I'm being silly--but facts don't lie, do they?
And then there's this. When it comes to percentage of high grades, the English Department (that's us, folks) grade lowest of any department in the college. I'm not making this up.
I know you're bright enough to read the tea leaves here, but let me just spell it out--what the stats people declare imminently verifiable and totally true is that at Dordt College, Sioux Center, Iowa, English majors come in with ye highest IQs, yet, once here, they meet--high noon at the OK Corral--with the toughest graders. Those smart kids meet bears--no, grizzlies--the moment they step into English classrooms.
But there's this too from the number-crunchers--our students are the best writers and readers in the school.
There.
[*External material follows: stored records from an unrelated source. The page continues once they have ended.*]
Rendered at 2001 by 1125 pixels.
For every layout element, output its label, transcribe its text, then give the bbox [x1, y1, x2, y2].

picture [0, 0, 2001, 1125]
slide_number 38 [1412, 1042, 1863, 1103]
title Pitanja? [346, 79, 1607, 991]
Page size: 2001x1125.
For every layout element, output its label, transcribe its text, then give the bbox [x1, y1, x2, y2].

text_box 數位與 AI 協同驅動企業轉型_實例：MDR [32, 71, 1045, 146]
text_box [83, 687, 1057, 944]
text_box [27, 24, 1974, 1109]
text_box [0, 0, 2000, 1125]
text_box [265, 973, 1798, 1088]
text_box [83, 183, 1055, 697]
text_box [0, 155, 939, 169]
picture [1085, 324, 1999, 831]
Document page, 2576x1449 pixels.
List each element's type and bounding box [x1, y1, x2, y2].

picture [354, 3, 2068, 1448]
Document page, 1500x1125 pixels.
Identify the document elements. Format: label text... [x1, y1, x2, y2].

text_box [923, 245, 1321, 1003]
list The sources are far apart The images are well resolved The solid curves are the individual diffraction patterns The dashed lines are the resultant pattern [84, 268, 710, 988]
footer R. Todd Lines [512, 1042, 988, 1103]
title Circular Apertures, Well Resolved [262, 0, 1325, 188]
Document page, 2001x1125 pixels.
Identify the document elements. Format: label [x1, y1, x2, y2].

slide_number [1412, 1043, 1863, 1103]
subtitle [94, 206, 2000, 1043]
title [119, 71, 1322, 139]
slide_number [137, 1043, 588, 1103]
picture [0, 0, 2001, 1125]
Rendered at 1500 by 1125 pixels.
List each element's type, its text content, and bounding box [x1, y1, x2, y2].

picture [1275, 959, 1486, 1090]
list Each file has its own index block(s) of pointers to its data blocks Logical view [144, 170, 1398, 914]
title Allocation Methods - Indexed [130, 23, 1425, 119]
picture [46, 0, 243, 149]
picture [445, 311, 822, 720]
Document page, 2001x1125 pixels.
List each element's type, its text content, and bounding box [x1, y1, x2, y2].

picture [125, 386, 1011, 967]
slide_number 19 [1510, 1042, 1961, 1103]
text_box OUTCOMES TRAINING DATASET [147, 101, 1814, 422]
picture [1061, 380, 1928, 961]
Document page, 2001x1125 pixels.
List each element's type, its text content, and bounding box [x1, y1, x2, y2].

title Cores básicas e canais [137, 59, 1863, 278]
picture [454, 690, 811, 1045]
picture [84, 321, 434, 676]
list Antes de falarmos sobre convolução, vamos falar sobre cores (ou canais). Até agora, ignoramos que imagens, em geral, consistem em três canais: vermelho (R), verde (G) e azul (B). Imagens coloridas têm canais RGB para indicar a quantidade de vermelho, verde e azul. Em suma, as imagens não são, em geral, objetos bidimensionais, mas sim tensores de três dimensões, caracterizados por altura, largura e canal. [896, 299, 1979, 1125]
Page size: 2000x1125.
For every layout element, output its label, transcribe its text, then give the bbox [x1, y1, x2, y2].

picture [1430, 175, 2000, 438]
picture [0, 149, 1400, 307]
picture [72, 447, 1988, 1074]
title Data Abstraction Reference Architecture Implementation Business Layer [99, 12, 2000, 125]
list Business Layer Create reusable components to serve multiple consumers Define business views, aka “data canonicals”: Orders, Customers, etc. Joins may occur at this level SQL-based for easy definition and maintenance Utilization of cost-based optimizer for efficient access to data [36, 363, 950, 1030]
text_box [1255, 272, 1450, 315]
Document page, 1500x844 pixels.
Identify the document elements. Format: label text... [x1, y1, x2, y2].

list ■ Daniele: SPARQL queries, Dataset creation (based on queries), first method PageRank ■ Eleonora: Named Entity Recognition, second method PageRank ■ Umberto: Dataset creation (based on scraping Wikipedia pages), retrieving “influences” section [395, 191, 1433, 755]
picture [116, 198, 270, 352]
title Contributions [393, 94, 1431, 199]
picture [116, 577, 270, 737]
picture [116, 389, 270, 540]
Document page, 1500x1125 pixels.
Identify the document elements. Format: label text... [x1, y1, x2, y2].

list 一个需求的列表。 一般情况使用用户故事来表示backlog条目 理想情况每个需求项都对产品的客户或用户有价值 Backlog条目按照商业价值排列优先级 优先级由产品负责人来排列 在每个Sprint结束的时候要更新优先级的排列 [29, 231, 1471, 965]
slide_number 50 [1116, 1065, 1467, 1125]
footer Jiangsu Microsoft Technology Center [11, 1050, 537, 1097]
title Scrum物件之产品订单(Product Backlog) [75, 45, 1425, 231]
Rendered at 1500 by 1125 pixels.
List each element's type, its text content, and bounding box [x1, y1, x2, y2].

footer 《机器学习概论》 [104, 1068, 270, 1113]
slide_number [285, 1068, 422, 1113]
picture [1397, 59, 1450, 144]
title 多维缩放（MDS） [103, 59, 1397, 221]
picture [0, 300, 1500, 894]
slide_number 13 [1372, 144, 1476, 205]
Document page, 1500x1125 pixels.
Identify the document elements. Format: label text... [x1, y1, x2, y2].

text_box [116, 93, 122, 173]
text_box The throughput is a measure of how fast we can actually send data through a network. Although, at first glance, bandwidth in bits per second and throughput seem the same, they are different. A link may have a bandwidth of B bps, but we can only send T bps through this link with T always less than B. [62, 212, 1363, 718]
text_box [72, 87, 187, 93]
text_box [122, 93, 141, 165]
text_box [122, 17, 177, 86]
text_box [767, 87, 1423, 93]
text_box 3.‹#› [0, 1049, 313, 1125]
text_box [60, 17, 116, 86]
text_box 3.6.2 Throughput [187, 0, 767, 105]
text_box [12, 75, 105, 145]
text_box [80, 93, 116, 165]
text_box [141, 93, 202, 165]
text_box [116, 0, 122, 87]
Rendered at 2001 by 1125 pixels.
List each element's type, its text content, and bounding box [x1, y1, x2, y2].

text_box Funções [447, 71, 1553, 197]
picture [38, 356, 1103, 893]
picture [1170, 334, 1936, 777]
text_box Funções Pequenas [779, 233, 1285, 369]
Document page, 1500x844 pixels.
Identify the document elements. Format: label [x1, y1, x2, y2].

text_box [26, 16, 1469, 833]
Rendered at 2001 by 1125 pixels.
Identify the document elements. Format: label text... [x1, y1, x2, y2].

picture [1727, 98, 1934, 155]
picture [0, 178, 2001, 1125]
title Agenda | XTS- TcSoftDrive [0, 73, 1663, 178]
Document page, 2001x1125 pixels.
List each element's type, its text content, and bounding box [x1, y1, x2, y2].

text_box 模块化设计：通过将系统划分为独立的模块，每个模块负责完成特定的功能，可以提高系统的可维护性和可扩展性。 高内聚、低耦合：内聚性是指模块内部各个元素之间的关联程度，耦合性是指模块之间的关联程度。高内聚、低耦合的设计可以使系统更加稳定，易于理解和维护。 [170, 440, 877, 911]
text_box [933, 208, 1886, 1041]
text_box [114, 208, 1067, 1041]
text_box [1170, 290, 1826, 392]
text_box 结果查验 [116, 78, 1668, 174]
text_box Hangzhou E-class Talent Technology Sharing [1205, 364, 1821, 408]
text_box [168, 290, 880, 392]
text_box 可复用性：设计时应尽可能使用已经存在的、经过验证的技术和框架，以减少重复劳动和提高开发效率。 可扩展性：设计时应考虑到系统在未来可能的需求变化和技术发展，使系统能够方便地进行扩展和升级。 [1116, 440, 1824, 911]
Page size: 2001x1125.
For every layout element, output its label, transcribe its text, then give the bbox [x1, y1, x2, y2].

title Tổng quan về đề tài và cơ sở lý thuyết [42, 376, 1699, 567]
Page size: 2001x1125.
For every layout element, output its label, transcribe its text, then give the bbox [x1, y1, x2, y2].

Maybe all the sweat and blood is worth it.
So what does all of this mean? I don't know. I'm really sure that I grade more easily than I did when I started teaching 40 years ago. I am absolutely positive that I'm not alone. I'm reasonably sure that American education--higher education--isn't what it once was, and I know there are tons of reasons for that, some of which are understandable and even worth saying aloud--as in, education used to be simply for the elite. No more. Thank goodness.
I'm know our students now compete in a new global environment and that, internationally, we're getting our butts kicked by all kinds of Asian countries--and even the Russians. I played four sports in high school--and I loved almost every minute of it; but I really do believe that our culture places far, far too much importance on athletics and celebrity and other silliness, and that athletics should be--on the college level if not on the high school level--entirely separate from the schools they've come to dominate.
Maybe most importantly, after 40 years of teaching I'm more sure than ever that the sine qua non of successful education is not the teacher, important as the great ones are; what matters most when it comes to success in education is community ethos. America gets what it wants from its educational systems--and vastly more Americans care about their football team's blessed weight room than about what happens, day to day, in a sophomore biology or senior civics classroom.
Is there grade inflation? No doubt. Is that bad? I'm not sure. Is American education--and higher education--going downhill? It's just plain hard to fight with stats, and the stats say, unequivocally, yes.
Who's fault is that? Bad teachers, sure, but a community who values a cabin up north (like me), a four-car garage, an iPad in every kid's room, and annual Sandals vacations.
Take it from Gehngis Kahn, a marshmallow.